Татьяну ничуть не смущает такая реакция, она привыкла, что все женщины в ее присутствии делают постное лицо и поджимают губы.
– Я бы хотела переговорить с Юрием Михайловичем, – извиняющимся голосом говорит Татьяна. – Всего несколько минут… Но, если можно, – конфиденциально…
Анна Кузьминична косится на Юрия Михайловича, пытаясь отыскать на его лице хоть слабую тень неудовольствия, но тот смотрит на Татьяну с явным любопытством – все вы, мужики, одинаковы! – и Анна Кузьминична с неохотой встает с кресла. Райкомовские близнецы поднимаются вслед за ней и синхронно хватаются за кейсы.

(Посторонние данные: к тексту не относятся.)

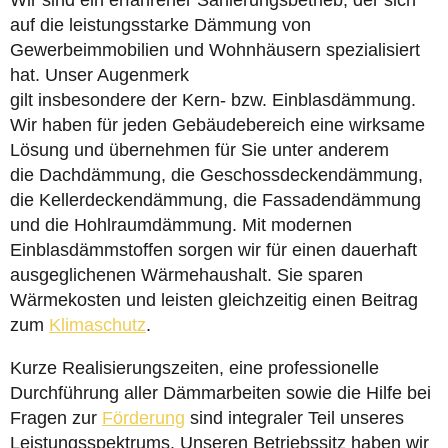
Wir sind ein erfahrener Sanierungsbetrieb, der sich
auf die leistungsstarke Dämmung von
Gewerbeimmobilien und Wohnhäusern spezialisiert
hat. Unser Augenmerk
gilt insbesondere der Kern- bzw. Einblasdämmung.
Wir haben für jeden Gebäudebereich eine wirksame
Lösung und übernehmen für Sie unter anderem
die Dachdämmung, die Geschossdeckendämmung,
die Kellerdeckendämmung, die Fassadendämmung
und die Hohlraumdämmung. Mit modernen
Einblasdämmstoffen sorgen wir für einen dauerhaft
ausgeglichenen Wärmehaushalt. Sie sparen
Wärmekosten und leisten gleichzeitig einen Beitrag
zum
Klimaschutz
.
Kurze Realisierungszeiten, eine professionelle
Durchführung aller Dämmarbeiten sowie die Hilfe bei
Fragen zur
Förderung
sind integraler Teil unseres
Leistungsspektrums. Unseren Betriebssitz haben wir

– Мы будем в буфете, – бурчит Анна Кузьминична. – Петр Егорыч, вы нас не проводите? А то в ваших катакомбах без проводника ходить опасно.
Директор предупредительно распахивает двери, и руководящая группа, топая, как октябрята на выпасе, гуськом покидает кабинет.

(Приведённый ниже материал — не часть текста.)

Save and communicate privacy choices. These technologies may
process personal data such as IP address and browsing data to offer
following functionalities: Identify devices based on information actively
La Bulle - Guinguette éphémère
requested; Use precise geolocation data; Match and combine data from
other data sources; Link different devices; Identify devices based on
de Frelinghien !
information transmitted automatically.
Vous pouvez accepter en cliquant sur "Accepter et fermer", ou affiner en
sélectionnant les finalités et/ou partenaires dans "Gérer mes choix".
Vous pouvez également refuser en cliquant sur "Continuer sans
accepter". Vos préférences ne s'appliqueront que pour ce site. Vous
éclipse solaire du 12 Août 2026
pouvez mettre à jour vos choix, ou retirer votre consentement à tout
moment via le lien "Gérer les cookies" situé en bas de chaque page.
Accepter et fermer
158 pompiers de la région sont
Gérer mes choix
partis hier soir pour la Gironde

– Я догадываюсь, зачем вы пришли, – не дожидаясь Татьяниных объяснений, говорит Юрий Михайлович. – Вы хотите уговорить меня аннулировать приказ об увольнении. Разочарую вас сразу – этого не будет.
Он едва успевает договорить фразу – и Татьяна тотчас, без всякой подготовки, начинает плакать. Глаза ее мгновенно набухают прозрачной влагой, нос краснеет, губы складываются в обиженную гримасу.

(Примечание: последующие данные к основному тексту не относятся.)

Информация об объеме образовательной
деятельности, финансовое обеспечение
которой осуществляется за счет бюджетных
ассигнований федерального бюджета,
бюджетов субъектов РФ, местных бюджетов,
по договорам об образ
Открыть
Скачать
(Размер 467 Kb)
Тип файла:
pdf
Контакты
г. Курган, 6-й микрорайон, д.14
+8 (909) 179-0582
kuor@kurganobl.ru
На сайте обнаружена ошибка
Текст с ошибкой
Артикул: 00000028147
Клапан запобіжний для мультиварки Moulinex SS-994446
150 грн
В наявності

– Это жестоко, жестоко! – сглатывая слезы, говорит Татьяна. – Может быть, актеры повели себя немного легкомысленно, но нельзя же приговаривать за это к смертной казни!.. А увольнение – это казнь!
– Перестаньте демонстрировать свои профессиональные навыки! – Юрий Михайлович избегает смотреть на Татьяну. – Актерские слезы – недорогой товар. Этому учат в любом театральном институте.
– А в женские слезы вы верите? – Татьяна поднимает опухшие от слез веки. – Вы – сильный, умный, добрый человек. Ну почему вам так нравится выглядеть извергом?
– Я – изверг? – Юрий Михайлович возмущенно разводит руками. – А Рябинин кто – ангел? Он же вас предал!.. Почему же вы обвиняете всех вокруг, а его берете под защиту?